++++ TEXT ++++

5. Subrogation. Subject to the payment in full in cash of all Senior Debt and the termination of all lending commitments under the Senior Debt Documents, the Subordinated Creditors shall be subrogated to the rights of Agent and Senior Lenders to receive Distributions with respect to the Senior Debt until the Subordinated Debt is paid in full. Each Subordinated Creditor agrees that in the event that all or any part of a payment made with respect to the Senior Debt is recovered from the holders of the Senior Debt in a Proceeding or otherwise, any Distribution received by such Subordinated Creditor with respect to the Subordinated Debt at any time after the date of the payment that is so recovered, whether pursuant to the right of subrogation provided for in this Agreement or otherwise, shall be deemed to have been received by such Subordinated Creditor in trust as property of the holders of the Senior Debt and such Subordinated Creditor shall forthwith deliver the same to the Agent for the benefit of the Senior Lenders for application to the Senior Debt until the Senior Debt is Paid in Full. A Distribution made pursuant to this Agreement to Agent or Senior Lenders which otherwise would have been made to the Subordinated Creditors is not, as between the Companies and the Subordinated Creditors, a payment by the Companies to or on account of the Senior Debt.

 


 

6. Modification. Any modification or waiver of any provision of this Agreement, or any consent to any departure by any party from the terms hereof, shall not be effective in any event unless the same is in writing and signed by Agent and Required Subordinated Creditors, and then such modification, waiver or consent shall be effective only in the specific instance and for the specific purpose given. Any notice to or demand on any party hereto in any event not specifically required hereunder shall not entitle the party receiving such notice or demand to any other or further notice or demand in the same, similar or other circumstances unless specifically required hereunder.
7. Further Assurances. Each party to this Agreement promptly will execute and deliver such further instruments and agreements and do such further acts and things as may be reasonably requested in writing by any other party hereto that may be necessary or desirable in order to effect fully the purposes of this Agreement.
8. Notices. Unless otherwise specifically provided herein, any notice delivered under this Agreement shall be in writing addressed to the respective party as set forth below and may be personally served, telecopied or sent by overnight courier service or certified or registered United States mail and shall be deemed to have been given (a) if delivered in person, when delivered; (b) if delivered by telecopy, on the date of transmission if transmitted on a business day before 4:00 p.m. (Chicago time) or, if not, on the next succeeding business day; (c) if delivered by overnight courier, one business day after delivery to such courier properly addressed; or (d) if by United States mail, four business days after deposit in the United States mail, postage prepaid and properly addressed.

++++

PROMPT 1: Using the agreement excerpt, say yes or no for each statement and quote the words that decide it: (a) a modification of the agreement takes effect only if it is written and signed by Agent and Required Subordinated Creditors; (b) a notice sent by United States mail counts as given two business days after deposit; (c) a telecopy sent on a business day before 4:00 p.m. Chicago time counts as given on the date it is sent.
The agreement excerpt and the listing come from separate sources.

++++ DATA TO USE ++++

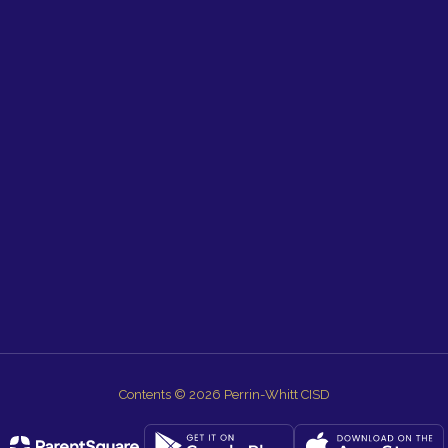
Contents © 2026 Perrin-Whitt CISD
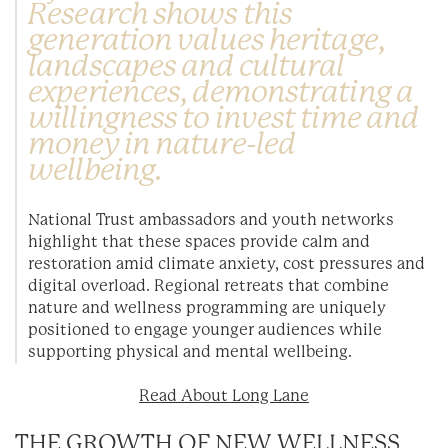
Research shows this
generation values heritage,
landscapes and cultural
experiences, demonstrating a
willingness to invest time and
money in nature-led
wellbeing.
National Trust ambassadors and youth networks
highlight that these spaces provide calm and
restoration amid climate anxiety, cost pressures and
digital overload. Regional retreats that combine
nature and wellness programming are uniquely
positioned to engage younger audiences while
supporting physical and mental wellbeing.
Read About Long Lane
THE GROWTH OF NEW WELLNESS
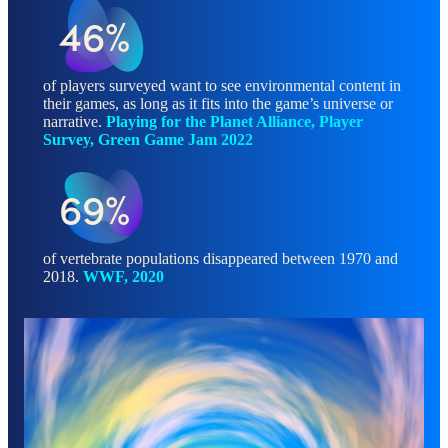
46%
of players surveyed want to see environmental content in
their games, as long as it fits into the game’s universe or
narrative.
Playing for the Planet Alliance, Player
Survey, Green Game Jam 2022
69%
of vertebrate populations disappeared between 1970 and
2018.
WWF, 2020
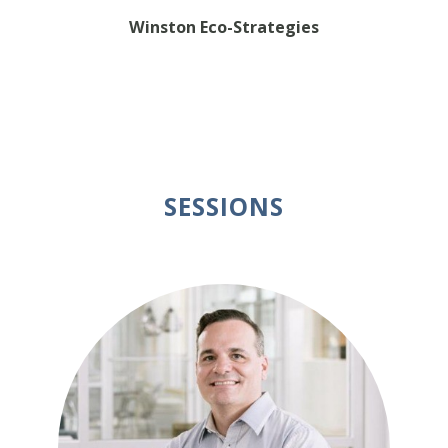
Winston Eco-Strategies
SESSIONS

++++

PROMPT 2: Quote the lines of the listing from its start through the line holding "THE GROWTH OF NEW WELLNESS", inclusive, and leave out the pictures.

EXPECTED OUTPUT 1:
(a) Yes: "shall not be effective in any event unless the same is in writing and signed by Agent and Required Subordinated Creditors"
(b) No: "four business days after deposit in the United States mail"
(c) Yes: "on the date of transmission if transmitted on a business day before 4:00 p.m. (Chicago time)"

EXPECTED OUTPUT 2:
Contents © 2026 Perrin-Whitt CISD
Research shows this
generation values heritage,
landscapes and cultural
experiences, demonstrating a
willingness to invest time and
money in nature-led
wellbeing.
National Trust ambassadors and youth networks
highlight that these spaces provide calm and
restoration amid climate anxiety, cost pressures and
digital overload. Regional retreats that combine
nature and wellness programming are uniquely
positioned to engage younger audiences while
supporting physical and mental wellbeing.
Read About Long Lane
THE GROWTH OF NEW WELLNESS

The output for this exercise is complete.